▸ Assignment: Would you write out each line of the material below exactly, skipping every picture?
--- Material shown ---
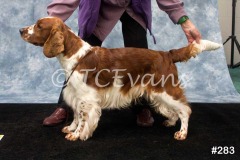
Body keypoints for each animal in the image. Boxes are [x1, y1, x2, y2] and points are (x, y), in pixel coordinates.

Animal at [19, 16, 220, 141]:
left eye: (39, 26)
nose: (21, 30)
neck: (75, 55)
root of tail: (166, 54)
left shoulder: (86, 98)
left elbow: (83, 118)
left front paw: (76, 135)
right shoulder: (75, 94)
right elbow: (76, 114)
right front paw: (71, 128)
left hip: (165, 89)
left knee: (184, 109)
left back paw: (182, 133)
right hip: (157, 92)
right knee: (173, 110)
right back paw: (170, 122)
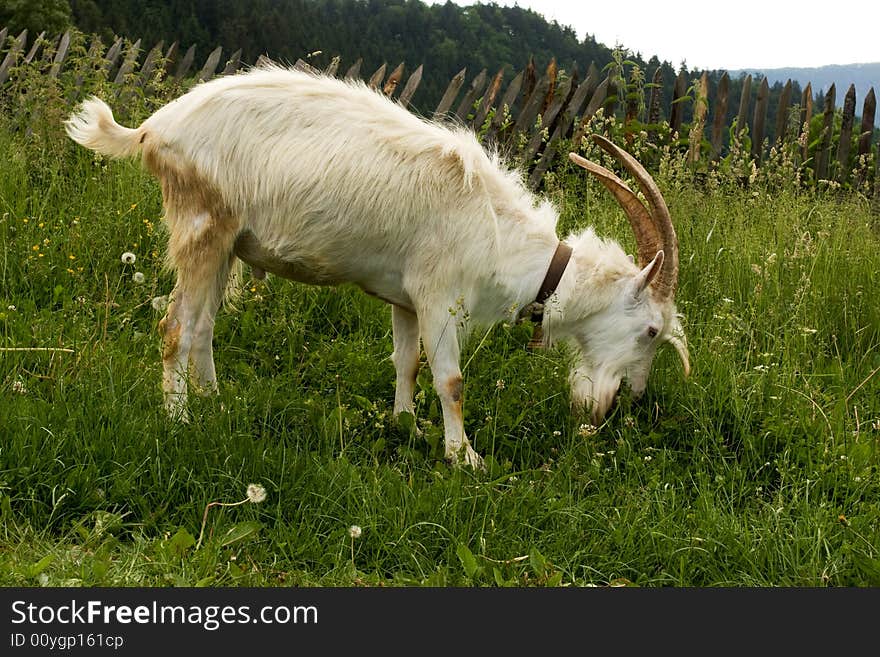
---
▸ Exercise output:
Body keypoints for each animal in the image. Boxes are [x1, y1, x2, y2] and points are (x, y), in pixel coordinates.

Animal at [19, 16, 220, 141]:
left eye: (39, 26)
nose: (21, 30)
neck: (75, 55)
root of tail: (166, 54)
left shoulder: (86, 98)
left elbow: (83, 118)
left front paw: (76, 135)
right shoulder: (75, 94)
right elbow: (76, 114)
right front paw: (71, 128)
left hip: (165, 89)
left knee: (184, 109)
left back paw: (182, 133)
right hip: (157, 92)
right knee: (173, 110)
right back paw: (170, 122)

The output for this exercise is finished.